═══ The records ═══
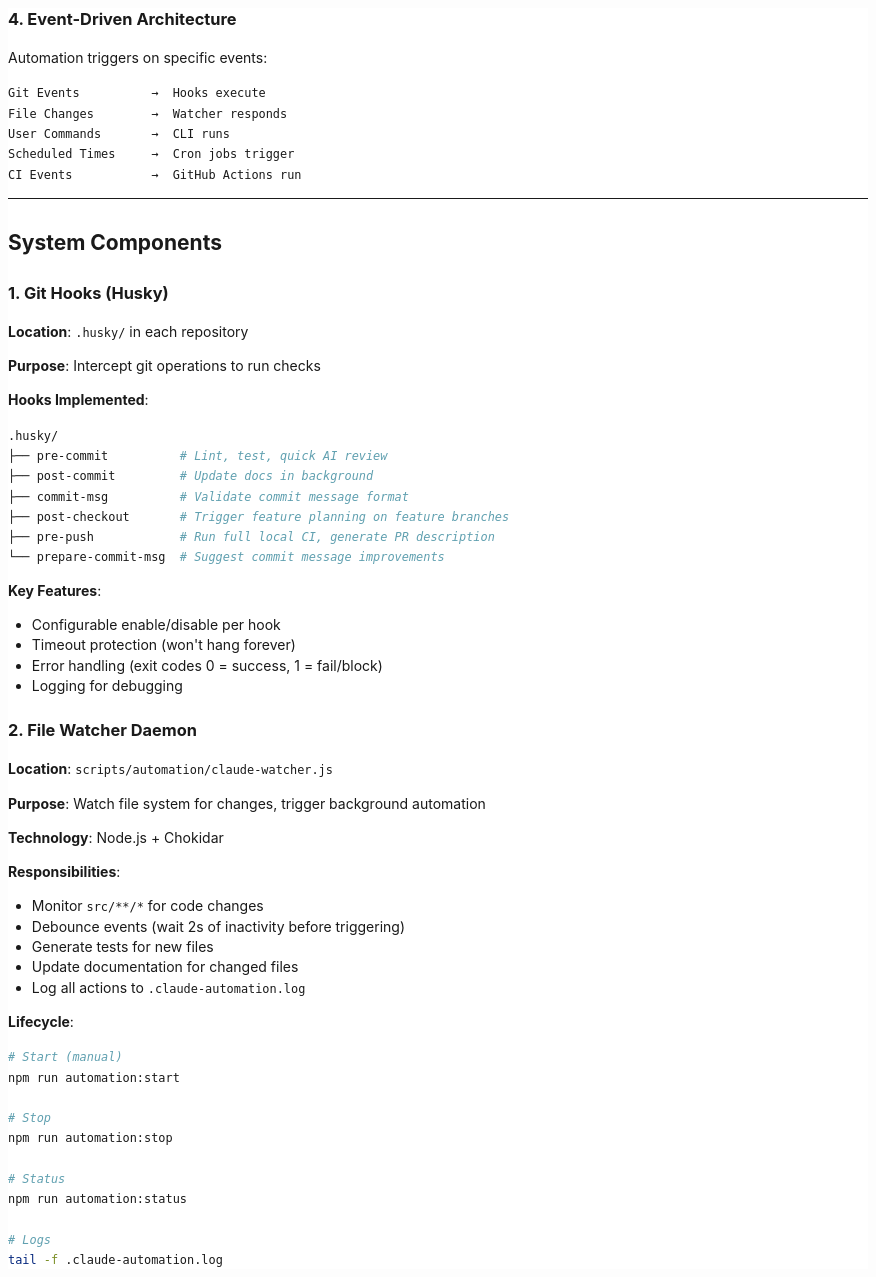 ### 4. Event-Driven Architecture

Automation triggers on specific events:

```
Git Events          →  Hooks execute
File Changes        →  Watcher responds
User Commands       →  CLI runs
Scheduled Times     →  Cron jobs trigger
CI Events           →  GitHub Actions run
```

---

## System Components

### 1. Git Hooks (Husky)

**Location**: `.husky/` in each repository

**Purpose**: Intercept git operations to run checks

**Hooks Implemented**:

```bash
.husky/
├── pre-commit          # Lint, test, quick AI review
├── post-commit         # Update docs in background
├── commit-msg          # Validate commit message format
├── post-checkout       # Trigger feature planning on feature branches
├── pre-push            # Run full local CI, generate PR description
└── prepare-commit-msg  # Suggest commit message improvements
```

**Key Features**:
- Configurable enable/disable per hook
- Timeout protection (won't hang forever)
- Error handling (exit codes 0 = success, 1 = fail/block)
- Logging for debugging

### 2. File Watcher Daemon

**Location**: `scripts/automation/claude-watcher.js`

**Purpose**: Watch file system for changes, trigger background automation

**Technology**: Node.js + Chokidar

**Responsibilities**:
- Monitor `src/**/*` for code changes
- Debounce events (wait 2s of inactivity before triggering)
- Generate tests for new files
- Update documentation for changed files
- Log all actions to `.claude-automation.log`

**Lifecycle**:
```bash
# Start (manual)
npm run automation:start

# Stop
npm run automation:stop

# Status
npm run automation:status

# Logs
tail -f .claude-automation.log
```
═══
§ **Task to complete**: Beginning from the line that contains "- Log all actions", give each line again exactly, through the final line of the records.

§ **Written answer**:
- Log all actions to `.claude-automation.log`

**Lifecycle**:
```bash
# Start (manual)
npm run automation:start

# Stop
npm run automation:stop

# Status
npm run automation:status

# Logs
tail -f .claude-automation.log
```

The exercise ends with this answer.